The closure posted on China Gulch restricts OHV use in the area to reduce disturbance to wildlife, reduce risk of forest fire, and minimize soil erosion.
The Applegate Valley OHV Monitoring Project is a grassroots public lands monitoring project focused on documenting the impact of OHV use in the Siskiyou Mountains. We are a project of the Applegate Neighborhood Network (ANN), Klamath Forest Alliance and the Siskiyou Crest Blog. Last summer we published a detailed Monitoring Report documenting OHV impacts throughout the Applegate River watershed. We monitored both Forest Service and BLM lands, documenting unauthorized, user-created routes that were impacting riparian areas, botanical resources, wildlife, roadless areas, monarch butterfly habitat and other important resource values. 

One of the most egregious OHV issues in the Applegate Valley was documented to have been expanding out from the proposed, but still unapproved, John's Peak OHV Emphasis Area.
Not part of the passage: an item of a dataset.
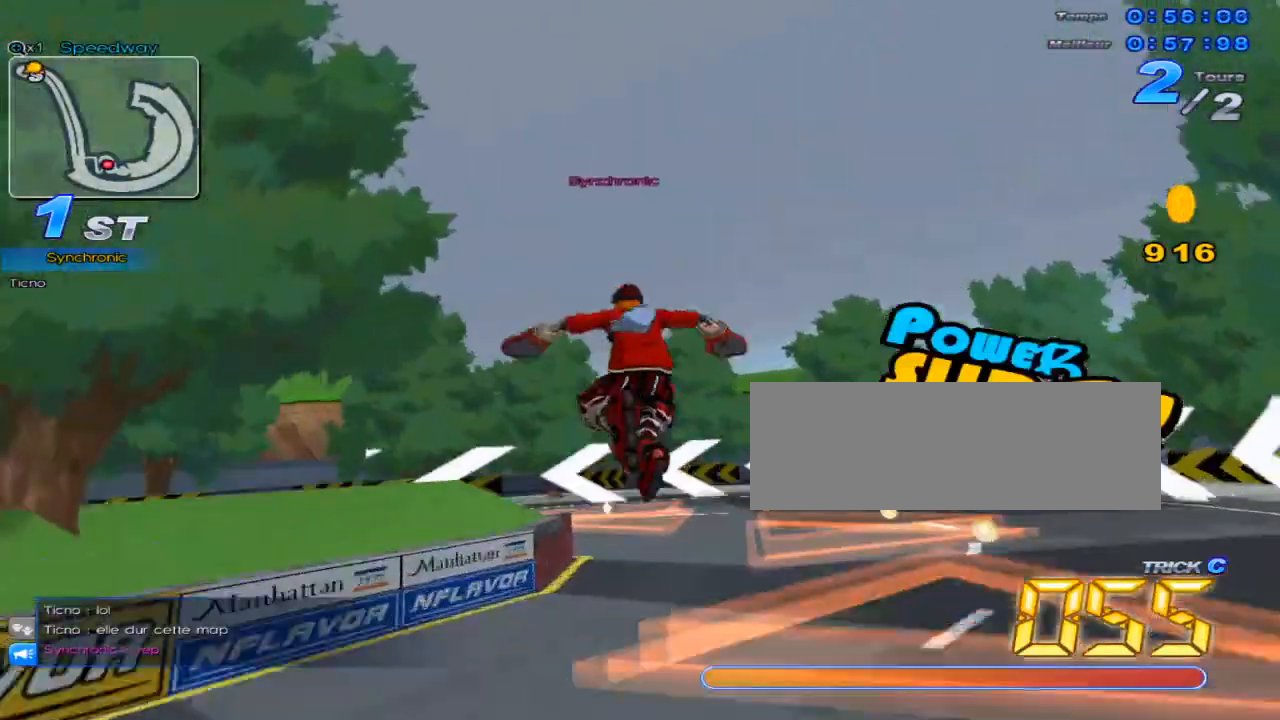
{"keys": ["down", "left", "x"], "events": [[267, "down", "down"]]}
The area lies between the towns of Ruch and Jacksonville, Oregon on the edge of the Wellington Butte Roadless Area. OHV impacts are particularly acute in this area and unauthorized OHV routes are nearly always being developed into new habitats and sensitive areas. 

The China Gulch area northwest of Ruch, Oregon has been extremely hard hit with unauthorized, user-created trails crisscrossing the watershed, carving up meadows with compacted OHV routes, creating erosive hillclimbs, and utilizing seasonal streams as OHV trails. OHV closures and gates are regularly breached to access already heavily degraded OHV routes. 

A Google Earth image of China Gulch Meadows. The user-created OHV routes that are negatively impacting the meadows are very obvious in this image.

The China Gulch area is also partially included in the inventoried Wellington Butte Lands with Wilderness Characteristics (LWC). The western half of the watershed is mostly wild and undisturbed, although OHV enthusiasts are beginning to enter the roadless portions of the watershed with unofficial OHV trails. The Applegate Trails Association and others have proposed that the eastern portion of China Gulch be closed to OHV use and included as a 1,300-acre addition to the Wellington Butte LWC. The proposed Applegate Ridge Trail (ART) will traverse the upper reaches of China Gulch through both the proposed 1,300-acre addition and the currently inventoried LWC.


Looking south into Ruch, Oregon from the Oregon Belle Loop Road, a proposed portion of the Applegate Ridge Trail. The oak woodlands, grasslands, and chaparral fields of eastern China Gulch should be included as an addition to the Wellington Butte LWC.

The eastern half of the watershed has been badly damaged by OHV use and the broad grassy meadows at the headwaters of China Gulch have been torn to pieces by unauthorized OHV routes. Our OHV Monitoring Reports placed significant emphasis on the area around China Gulch, and after a year of advocacy, stubborn persistence, and pressure placed on BLM land managers, the agency has finally acted. 

In late May the BLM implemented a project to reinforce the gated portion of China Gulch Road, close down hillclimbs, protect the China Gulch meadow system from further OHV abuse, and close the long-gated, but heavily utilized Oregon Belle Loop Road. This primitive old mining track is proposed as a portion of the non-motorized Applegate Ridge Trail. It has long been closed to motorized use with a large yellow gate, but OHV enthusiasts have created access routes for motorbikes, quads and full sized trucks around the existing closure. These routes were decommissioned and made impassable with debris. Closure of the Oregon Belle Loop Road is another step towards respectful public use, responsible public access and the protection of public resources. Yet, the BLM still has work to do as more routes leading into the China Gulch basin are in need of closure. 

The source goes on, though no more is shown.